Open docs/_build/html/index.html with a browser to see the docs. On macOS you can use the following command for that:

open docs/_build/html/index.html

Adding a new geocoder

Patches for adding new geocoding services are very welcome! It doesn't matter how popular the target service is or whether its territorial coverage is global or local.

A checklist for adding a new geocoder:

  1. Create a new geocoding class in its own Python module in the geopy/geocoders package. Please look around to make sure that you're not reimplementing something that's already there! For example, if you're adding a Nominatim-based service, then your new geocoder class should probably extend the geopy.geocoders.Nominatim class.

  2. Follow the instructions in the geopy/geocoders/__init__.py module for adding the required imports.

  3. Create a test module in the test/geocoders directory.

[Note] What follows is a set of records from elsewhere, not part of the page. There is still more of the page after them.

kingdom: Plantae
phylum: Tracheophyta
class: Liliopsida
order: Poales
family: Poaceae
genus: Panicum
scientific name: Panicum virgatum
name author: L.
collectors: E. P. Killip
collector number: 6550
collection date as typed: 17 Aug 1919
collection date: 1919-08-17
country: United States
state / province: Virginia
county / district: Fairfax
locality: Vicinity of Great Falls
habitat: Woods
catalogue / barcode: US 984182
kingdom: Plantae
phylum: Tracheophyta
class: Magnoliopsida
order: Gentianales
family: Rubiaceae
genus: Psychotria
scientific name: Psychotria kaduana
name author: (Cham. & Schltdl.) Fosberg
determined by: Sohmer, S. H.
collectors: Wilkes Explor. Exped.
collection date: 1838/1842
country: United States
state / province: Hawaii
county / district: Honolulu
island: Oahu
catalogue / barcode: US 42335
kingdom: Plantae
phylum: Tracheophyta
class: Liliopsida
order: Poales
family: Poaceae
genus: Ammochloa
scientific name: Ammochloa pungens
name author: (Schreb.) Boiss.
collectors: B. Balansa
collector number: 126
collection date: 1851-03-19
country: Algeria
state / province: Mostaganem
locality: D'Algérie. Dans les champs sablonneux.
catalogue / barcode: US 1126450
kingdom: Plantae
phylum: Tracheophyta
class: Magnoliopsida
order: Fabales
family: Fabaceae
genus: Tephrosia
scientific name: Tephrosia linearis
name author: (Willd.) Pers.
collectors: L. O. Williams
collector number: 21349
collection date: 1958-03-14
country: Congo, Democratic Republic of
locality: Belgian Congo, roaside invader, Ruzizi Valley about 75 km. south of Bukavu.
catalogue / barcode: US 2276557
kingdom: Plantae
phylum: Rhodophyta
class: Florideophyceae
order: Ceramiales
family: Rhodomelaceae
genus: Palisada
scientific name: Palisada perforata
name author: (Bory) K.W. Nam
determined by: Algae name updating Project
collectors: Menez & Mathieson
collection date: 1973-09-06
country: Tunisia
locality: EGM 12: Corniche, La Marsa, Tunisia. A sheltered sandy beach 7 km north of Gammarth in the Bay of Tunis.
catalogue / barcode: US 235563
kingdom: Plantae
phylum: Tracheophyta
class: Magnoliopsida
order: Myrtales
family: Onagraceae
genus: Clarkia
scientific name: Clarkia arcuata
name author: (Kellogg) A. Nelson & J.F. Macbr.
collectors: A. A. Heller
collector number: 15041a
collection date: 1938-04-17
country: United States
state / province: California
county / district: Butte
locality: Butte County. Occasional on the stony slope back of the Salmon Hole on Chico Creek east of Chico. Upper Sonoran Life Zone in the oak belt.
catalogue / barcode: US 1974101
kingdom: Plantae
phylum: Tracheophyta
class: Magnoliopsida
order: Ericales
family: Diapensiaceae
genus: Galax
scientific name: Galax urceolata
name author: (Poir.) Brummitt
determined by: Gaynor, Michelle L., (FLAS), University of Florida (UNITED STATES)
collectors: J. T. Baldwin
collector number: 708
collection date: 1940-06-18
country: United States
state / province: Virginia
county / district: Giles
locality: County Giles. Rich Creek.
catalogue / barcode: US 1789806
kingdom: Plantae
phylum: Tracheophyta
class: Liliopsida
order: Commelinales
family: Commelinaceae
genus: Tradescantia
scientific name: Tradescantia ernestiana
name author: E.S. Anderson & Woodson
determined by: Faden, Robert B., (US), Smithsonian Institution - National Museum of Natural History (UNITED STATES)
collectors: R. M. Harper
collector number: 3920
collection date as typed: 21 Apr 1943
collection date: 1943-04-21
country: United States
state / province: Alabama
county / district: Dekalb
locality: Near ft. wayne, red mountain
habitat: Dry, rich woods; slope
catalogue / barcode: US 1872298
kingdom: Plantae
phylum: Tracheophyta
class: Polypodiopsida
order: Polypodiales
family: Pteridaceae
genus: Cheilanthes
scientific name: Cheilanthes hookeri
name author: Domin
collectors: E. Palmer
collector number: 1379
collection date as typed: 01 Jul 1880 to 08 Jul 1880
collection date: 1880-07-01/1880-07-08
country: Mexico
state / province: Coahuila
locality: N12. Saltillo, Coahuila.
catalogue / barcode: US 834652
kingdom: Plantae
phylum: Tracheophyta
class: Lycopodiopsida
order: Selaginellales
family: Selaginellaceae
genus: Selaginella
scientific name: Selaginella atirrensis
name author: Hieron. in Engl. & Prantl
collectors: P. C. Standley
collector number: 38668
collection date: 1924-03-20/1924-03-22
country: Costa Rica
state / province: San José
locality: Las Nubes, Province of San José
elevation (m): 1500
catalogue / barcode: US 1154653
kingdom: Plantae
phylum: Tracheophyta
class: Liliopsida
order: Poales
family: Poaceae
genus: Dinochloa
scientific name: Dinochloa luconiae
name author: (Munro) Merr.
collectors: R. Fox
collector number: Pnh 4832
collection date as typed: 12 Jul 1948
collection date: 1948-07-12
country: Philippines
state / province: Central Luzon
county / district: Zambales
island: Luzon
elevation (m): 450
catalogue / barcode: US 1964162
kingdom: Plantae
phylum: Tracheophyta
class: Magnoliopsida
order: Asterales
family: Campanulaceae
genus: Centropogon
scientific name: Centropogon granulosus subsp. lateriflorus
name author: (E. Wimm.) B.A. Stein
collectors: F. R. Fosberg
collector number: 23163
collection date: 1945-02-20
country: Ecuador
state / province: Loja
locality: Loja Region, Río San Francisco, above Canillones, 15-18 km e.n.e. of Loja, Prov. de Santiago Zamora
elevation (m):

If your geocoder class requires credentials, make sure to access them via the test.geocoders.util.env object (see test/geocoders/what3words.py for example). Refer to the Geocoder credentials section above for info on how to work with credentials locally.

  4. Complete your implementation and tests! Give TDD a try if you aren't used to it yet! 🎉 Please note that it's possible to run a single test module instead of running the full suite, which is much slower. Refer to the Running tests section above for a command example.

  5. Make sure to document the geocode and reverse methods with all their parameters. The class doc should contain a URI to the Terms of Service.

  6. Add a reference to that class in the docs/index.rst file. Please keep them ordered alphabetically by their module file names. Build the docs (Building docs section above) to make sure that you've done them right!

  7. If your tests use credentials, add their names to the end of the .github/workflows/ci.yml file.

That's all!

Improving a geocoder

If you want to add additional parameters to a geocode or reverse method, the additional parameters must be explicitly specified and documented in the method signature. Validation may be done for type, but values should probably not be checked against an enumerated list because the service could change. The additional parameters should go to the end of the method signature.

Please avoid simply passing through arbitrary parameters (e.g. with **kwargs) to the params of a request to the target service. The target service parameters might change, as well as the service's API, but the geocoder class's public API should stay the same. It's almost impossible to achieve that when a pass-through of arbitrary parameters is allowed.